Messerli and Graham conducted the study using zebrafish skin cells, which migrate much faster than human cells. "Fish have to heal quickly," Messerli says. "They are surrounded by microbes and fungi in the water. They are constantly losing scales, which generates a wound. So the wound has to be healed in the epidermis first and then a new scale has to be built. Fish skin cells (keratinocytes) migrate five times faster at room temperature than mammalian cells do at 37 degrees C. So it is very easy to track and follow their migratory paths in a short period of time. "
The study brought fresh insights on the role of calcium signaling in inducing cellular organization and directed migration of skin cells. "When we started this study, we were looking at calcium signaling at the single-cell level, which is how it has been looked at for decades. How do single cells see injury?" Messerli says.
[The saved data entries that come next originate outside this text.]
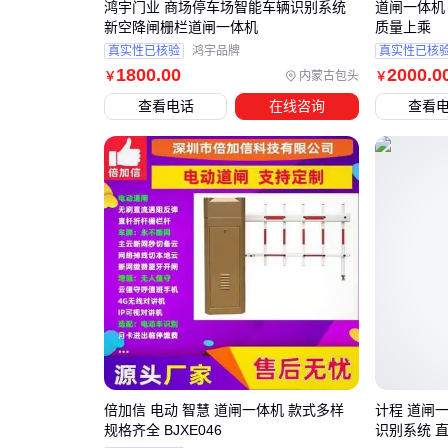
鸿宇门业 商场停车场智能车辆识别系统
道闸一体机
新空降闸栅栏道闸一体机
质量上乘
真实性已核验
鸿宇品牌
真实性已核
1800
.00
2000
.0
内蒙古包头
￥
￥
查看电话
在线咨询
查看
倍加信 电动 智慧 道闸一体机 款式多样
计程 道闸
规格齐全 BJXE046
识别系统 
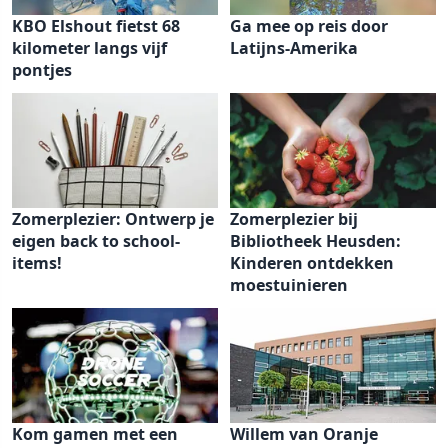
KBO Elshout fietst 68
Ga mee op reis door
kilometer langs vijf
Latijns-Amerika
pontjes
Zomerplezier: Ontwerp je
Zomerplezier bij
eigen back to school-
Bibliotheek Heusden:
items!
Kinderen ontdekken
moestuinieren
Kom gamen met een
Willem van Oranje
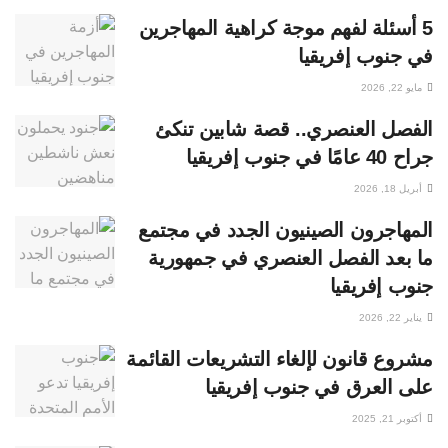
5 أسئلة لفهم موجة كراهية المهاجرين
في جنوب إفريقيا
مايو 22, 2026
الفصل العنصري.. قصة شابين تنكئ
جراح 40 عامًا في جنوب إفريقيا
أبريل 18, 2026
المهاجرون الصينيون الجدد في مجتمع
ما بعد الفصل العنصري في جمهورية
جنوب إفريقيا
يناير 22, 2026
مشروع قانون لإلغاء التشريعات القائمة
على العرق في جنوب إفريقيا
أكتوبر 21, 2025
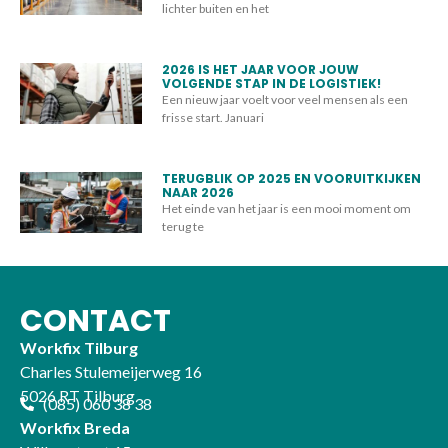
lichter buiten en het
2026 IS HET JAAR VOOR JOUW
VOLGENDE STAP IN DE LOGISTIEK!
Een nieuw jaar voelt voor veel mensen als een
frisse start. Januari
TERUGBLIK OP 2025 EN VOORUITKIJKEN
NAAR 2026
Het einde van het jaar is een mooi moment om
terug te
CONTACT
Workfix Tilburg
Charles Stulemeijerweg 16
5026 RT Tilburg
(085) 060 38 38
Workfix Breda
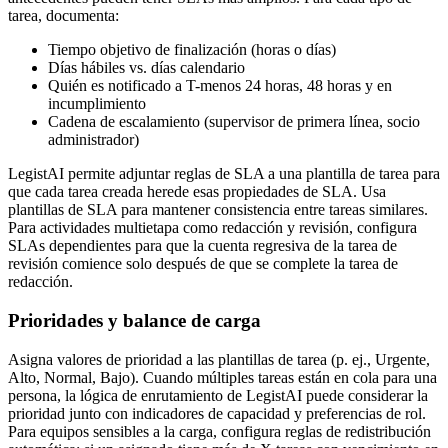
tarea, documenta:
Tiempo objetivo de finalización (horas o días)
Días hábiles vs. días calendario
Quién es notificado a T-menos 24 horas, 48 horas y en
incumplimiento
Cadena de escalamiento (supervisor de primera línea, socio
administrador)
LegistAI permite adjuntar reglas de SLA a una plantilla de tarea para
que cada tarea creada herede esas propiedades de SLA. Usa
plantillas de SLA para mantener consistencia entre tareas similares.
Para actividades multietapa como redacción y revisión, configura
SLAs dependientes para que la cuenta regresiva de la tarea de
revisión comience solo después de que se complete la tarea de
redacción.
Prioridades y balance de carga
Asigna valores de prioridad a las plantillas de tarea (p. ej., Urgente,
Alto, Normal, Bajo). Cuando múltiples tareas están en cola para una
persona, la lógica de enrutamiento de LegistAI puede considerar la
prioridad junto con indicadores de capacidad y preferencias de rol.
Para equipos sensibles a la carga, configura reglas de redistribución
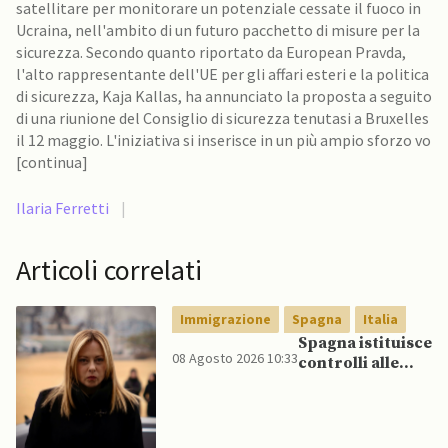
satellitare per monitorare un potenziale cessate il fuoco in
Ucraina, nell'ambito di un futuro pacchetto di misure per la
sicurezza. Secondo quanto riportato da European Pravda,
l'alto rappresentante dell'UE per gli affari esteri e la politica
di sicurezza, Kaja Kallas, ha annunciato la proposta a seguito
di una riunione del Consiglio di sicurezza tenutasi a Bruxelles
il 12 maggio. L'iniziativa si inserisce in un più ampio sforzo vo
[continua]
Ilaria Ferretti
|
Articoli correlati
Immigrazione
Spagna
Italia
Spagna istituisce
08 Agosto 2026 10:33
controlli alle
frontiere per gli
italiani dopo che
Meloni si rifiuta
di eliminare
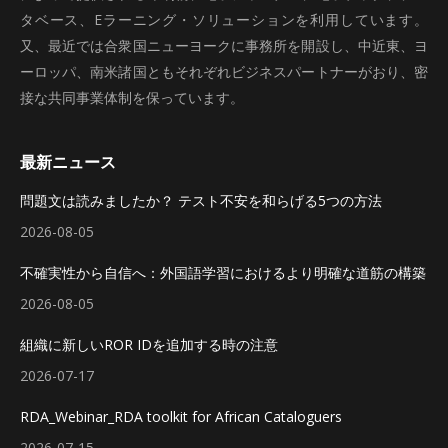
タベース、Eラーニング・ソリューションを利用しています。
又、最近では合衆国ニューヨークに事務所を開設し、中近東、ヨ
ーロッパ、南米諸国ともそれぞれビジネスパートナーがおり、密
接な共同事業体制を保っています。
最新ニュース
問題文は読みましたか？ テスト不安を和らげる5つの方法
2026-08-05
不確実性から自信へ：外国語学習におけるより明確な道筋の構築
2026-08-05
組織に新しいROR IDを追加する時の注意
2026-07-17
RDA_Webinar_RDA toolkit for African Cataloguers
2026-07-15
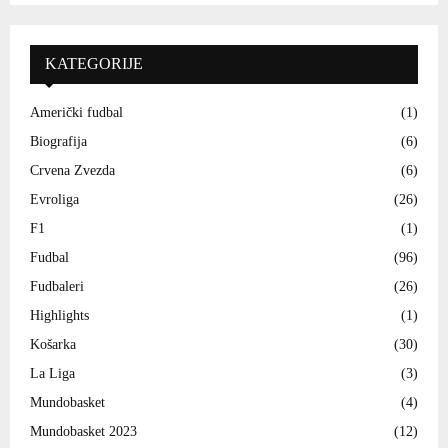
KATEGORIJE
Američki fudbal
(1)
Biografija
(6)
Crvena Zvezda
(6)
Evroliga
(26)
F1
(1)
Fudbal
(96)
Fudbaleri
(26)
Highlights
(1)
Košarka
(30)
La Liga
(3)
Mundobasket
(4)
Mundobasket 2023
(12)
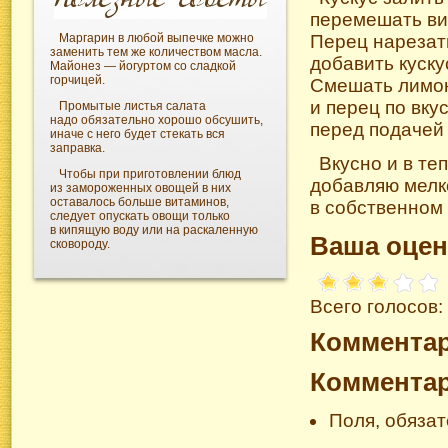
перемешать ви
Маргарин в любой выпечке можно
Перец нарезать
заменить тем же количеством масла.
добавить куску
Майонез — йогуртом со сладкой
горчицей.
Смешать лимон
и перец по вкус
Промытые листья салата
надо обязательно хорошо обсушить,
перед подачей 
иначе с него будет стекать вся
заправка.
Вкусно и в те
Чтобы при приготовлении блюд
добавляю мелк
из замороженных овощей в них
оставалось больше витаминов,
в собственном 
следует опускать овощи только
в кипящую воду или на раскаленную
Ваша оцен
сковороду.
Всего голосов:
Коммента
Коммента
Поля, обяза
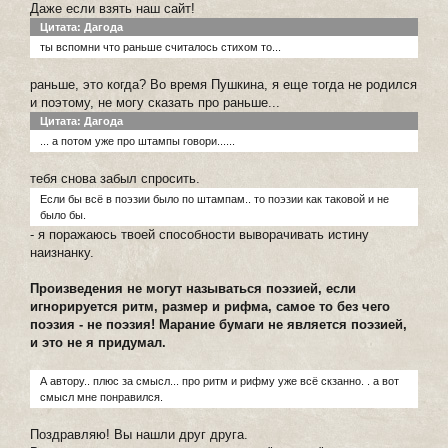
Даже если взять наш сайт!
Цитата: Дагода
ты вспомни что раньше считалось стихом то...
раньше, это когда? Во время Пушкина, я еще тогда не родился
и поэтому, не могу сказать про раньше...
Цитата: Дагода
... а потом уже про штампы говори......
тебя снова забыл спросить.
Если бы всё в поэзии было по штампам.. то поэзии как таковой и не
было бы.
- я поражаюсь твоей способности выворачивать истину
наизнанку.
Произведения не могут называться поэзией, если
игнорируется ритм, размер и рифма, самое то без чего
поэзия - не поэзия! Марание бумаги не является поэзией,
и это не я придумал.
А автору.. плюс за смысл... про ритм и рифму уже всё скзанно. . а вот
смысл мне понравился.
Поздравляю! Вы нашли друг друга.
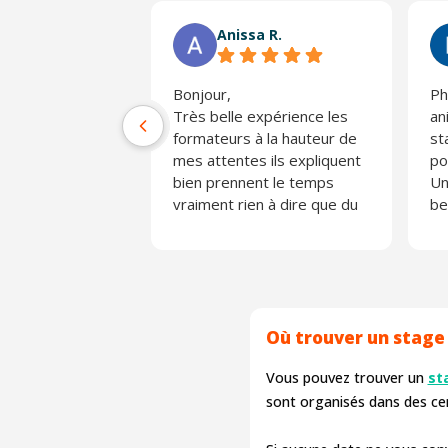
Anissa R.
Bonjour,
Ph
Très belle expérience les
an
formateurs à la hauteur de
st
mes attentes ils expliquent
po
bien prennent le temps
Un
vraiment rien à dire que du
be
positif
ap
Merci ☺️
Je
Où trouver un stage 
Vous pouvez trouver un
st
sont organisés dans des c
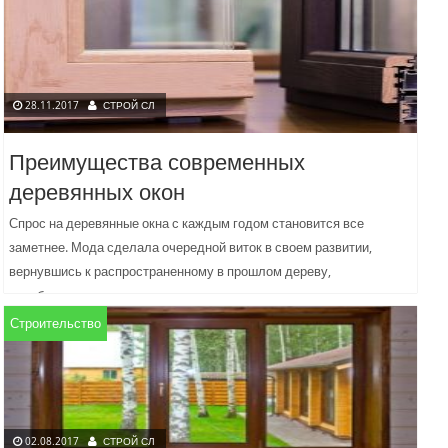
28.11.2017
СТРОЙ СЛ
Преимущества современных
деревянных окон
Спрос на деревянные окна с каждым годом становится все
заметнее. Мода сделала очередной виток в своем развитии,
вернувшись к распространенному в прошлом дереву,
преобразовав его...
Строительство
02.08.2017
СТРОЙ СЛ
To their surprise, by the end of the study they were looking at the calcium signals not just in single cells but in sheets of cells that surround wounds. "The periphery of the wound itself appears to form a graded calcium signal that could direct migration and growth toward the center of the wound. This is what we are looking at now," Messerli says.
The team's approach was to use advanced microscopy to monitor cellular calcium signals and molecular analysis to identify membrane proteins that caused increases in cellular calcium migration. A variety of mechanically activated ion channels were identified in migratory skin cells. TRPV1, the ion channel that is also activated by hot peppers, was found to be necessary for migration.
Messerli's co-authors on the paper include David Graham, formerly a research assistant at MBL and now a graduate student at University of North Carolina Chapel Hill School of Medicine, and colleagues at Purdue University. Messerli also holds an appointment in the MBL's Cellular Dynamics Program.